Comfrey (Symphytum officinale) is an herbal supplement used topically and orally. Topical use appears safe. Oral use is not. Why? Because comfrey contains pyrrolizidine alkaloids, which can cause venoocclusive disease (VOD) in animals and hepatic VOD in humans. Hepatic VOD can result in severe liver damage. In addition to causing VOD, pyrrolizidine alkaloids may also be carcinogenic. Accordingly, in July of 2001, the FDA issued a letter to dietary supplement manufacturers advising them to remove comfrey from the market. They urged manufacturers to discontinue production, pull existing product off the shelves, and to warn consumers of the possible dangers; however, comfrey remains widely available for sale on the Internet and elsewhere.

Kava

Kava (Piper methysticum), also known as kava-kava or awa, is used to relieve anxiety, promote sleep, and relax muscles. In the United States the herb has been promoted as a natural alternative to benzodiazepines (e.g., diazepam [Valium]) for treating anxiety and stress.

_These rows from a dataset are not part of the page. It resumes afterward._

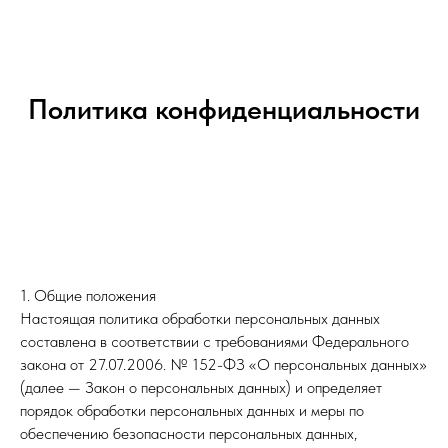
Политика конфиденциальности
1. Общие положения
Настоящая политика обработки персональных данных
составлена в соответствии с требованиями Федерального
закона от 27.07.2006. № 152-ФЗ «О персональных данных»
(далее — Закон о персональных данных) и определяет
порядок обработки персональных данных и меры по
обеспечению безопасности персональных данных,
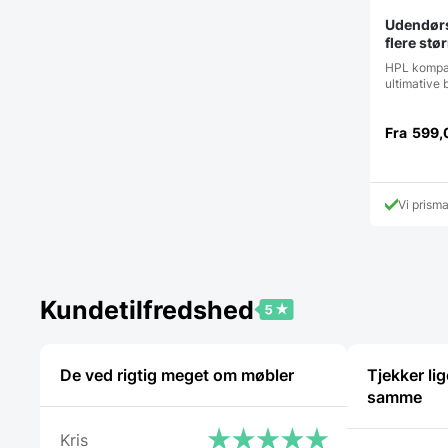
Udendørs
flere stø
HPL kompak
ultimative 
Fra
599,
Vi prism
Kundetilfredshed
De ved rigtig meget om møbler
Tjekker li
samme
Kris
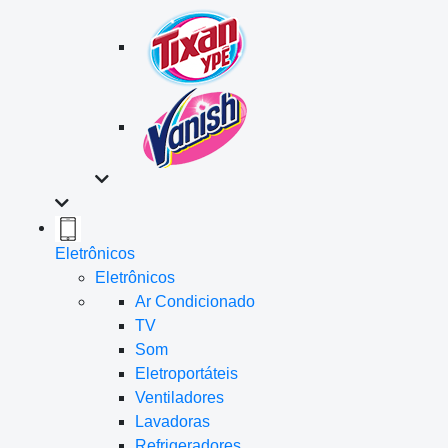
Eletrônicos
Eletrônicos
Ar Condicionado
TV
Som
Eletroportáteis
Ventiladores
Lavadoras
Refrigeradores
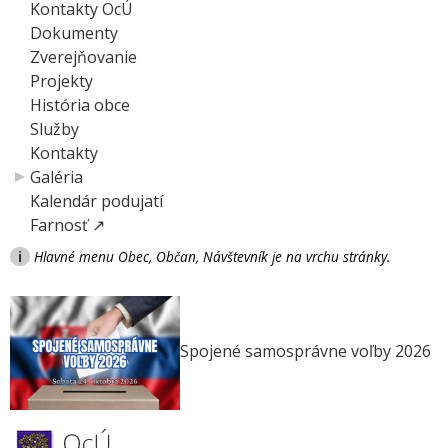
Kontakty OcÚ
Dokumenty
Zverejňovanie
Projekty
História obce
Služby
Kontakty
Galéria
Kalendár podujatí
Farnosť ↗
i
Hlavné menu Obec, Občan, Návštevník je na vrchu stránky.
Spojené samosprávne voľby 2026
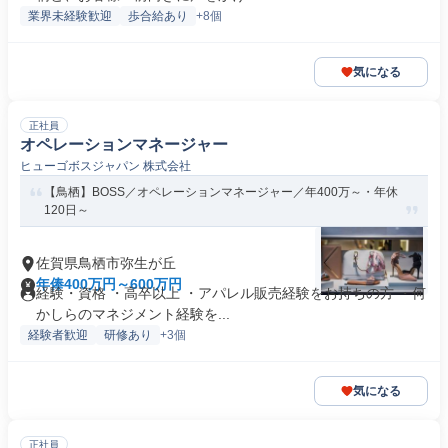
業界未経験歓迎
歩合給あり
+8個
気になる
正社員
オペレーションマネージャー
ヒューゴボスジャパン 株式会社
【鳥栖】BOSS／オペレーションマネージャー／年400万～・年休
120日～
佐賀県鳥栖市弥生が丘
年俸400万円～600万円
経験・資格 ・高卒以上 ・アパレル販売経験をお持ちの方 ・何
かしらのマネジメント経験を...
経験者歓迎
研修あり
+3個
気になる
正社員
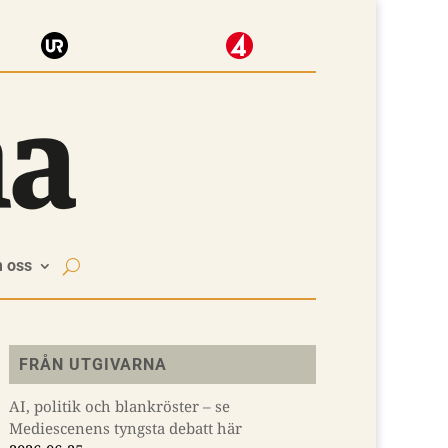
 oss
FRÅN UTGIVARNA
AI, politik och blankröster – se
Mediescenens tyngsta debatt här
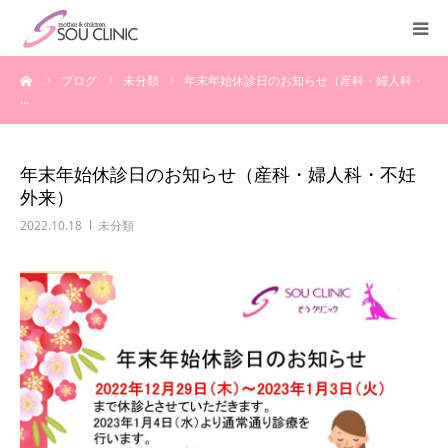
ーム
ブログ
未分類
年末年始休診日のお知らせ（産科・婦人科・
診療案内
…
不妊治療
年末年始休診日のお知らせ（産科・婦人科・不妊
外来）
＜入院案内＞
2022.10.18
未分類
施設紹介
医師紹介
教室・講座
よくある質問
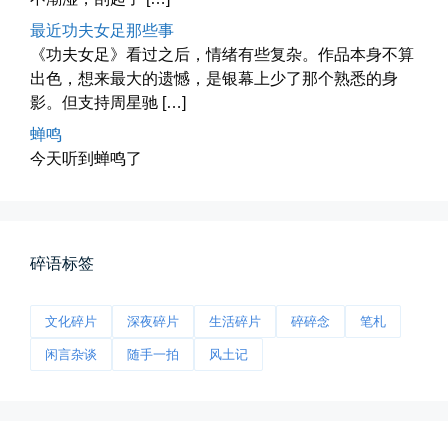
最近功夫女足那些事
《功夫女足》看过之后，情绪有些复杂。作品本身不算
出色，想来最大的遗憾，是银幕上少了那个熟悉的身
海林街头
影。但支持周星驰 […]
黑龙江的空气质量出乎意料地好，...
蝉鸣
今天听到蝉鸣了
📅 04-27 19:30
👤 Zairun
碎语标签
文化碎片
深夜碎片
生活碎片
碎碎念
笔札
前互联网精神
闲言杂谈
随手一拍
风土记
从马化腾模仿ICQ的OICQ时...
📅 04-25 21:39
👤 Zairun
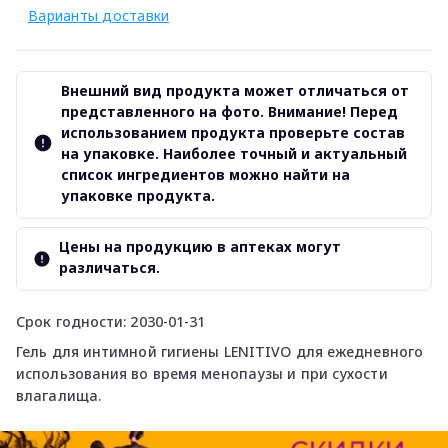
Варианты доставки
Внешний вид продукта может отличаться от
представленного на фото. Внимание! Перед
использованием продукта проверьте состав
на упаковке. Наиболее точный и актуальный
список ингредиентов можно найти на
упаковке продукта.
Цены на продукцию в аптеках могут
различаться.
Срок годности: 2030-01-31
Гель для интимной гигиены LENITIVO для ежедневного
использования во время менопаузы и при сухости
влагалища.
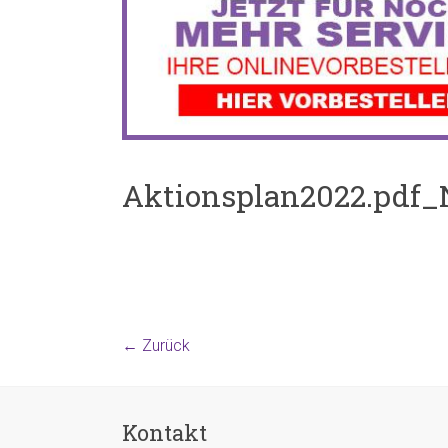
Aktionsplan2022.pdf_
← Zurück
Kontakt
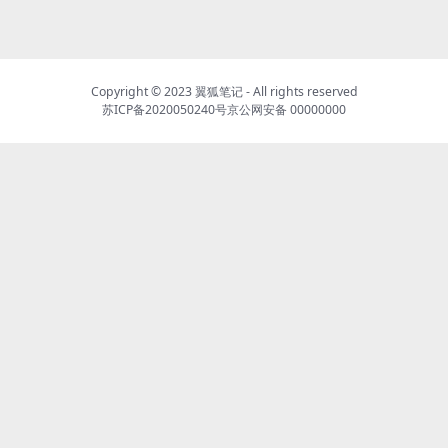
Copyright © 2023
翼狐笔记
- All rights reserved
苏ICP备2020050240号
京公网安备 00000000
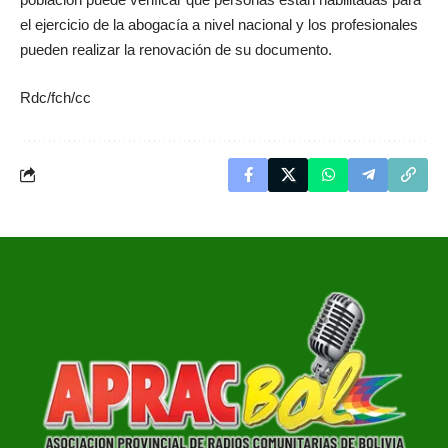
el ejercicio de la abogacía a nivel nacional y los profesionales
pueden realizar la renovación de su documento.
Rdc/fch/cc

Unfortunately, kava can cause severe liver injury, leading the FDA to issue a public warning in March 2002. Later that year, the Centers for Disease Control and Prevention issued a report on kava-related hepatotoxicity. In the report, they discussed 11 cases of hepatotoxicity from the United States and Europe in which the victims required a liver transplant owing to severe liver failure. Because of concerns over hepatotoxicity, kava sales have been restricted in Germany, Canada, Switzerland, France, and Australia—but not yet in the United States.

Ma Huang (Ephedra)

Ma huang (ephedra) contains ephedrine, a compound that can elevate blood pressure and stimulate the heart and CNS. High-dose ephedra has been associated with stroke, myocardial infarction, and death. To date, more than 17,000 adverse events have been reported, and at least 155 users have died. In 2004 the FDA banned U.S. sales of all ephedra products, marking the first time that a dietary supplement has been ordered off the market. The ban was challenged by an ephedra producer and, in 2005, was partially reversed: a federal court upheld the ban for ephedra products that contain more than 10 mg/dose, but reversed the ban for products that contain 10 mg or less, arguing that there are insufficient data to prove that low doses pose a “significant or unreasonable risk.” In 2006, a federal appeals court upheld the FDA ban of ephedra. This ban was challenged again in 2007, but the U.S. Court of Appeals denied the petition for rehearing. At this time, the FDA ban does not apply to ephedra in traditional Asian medicines or in herbal teas, which are not marketed as dietary supplements.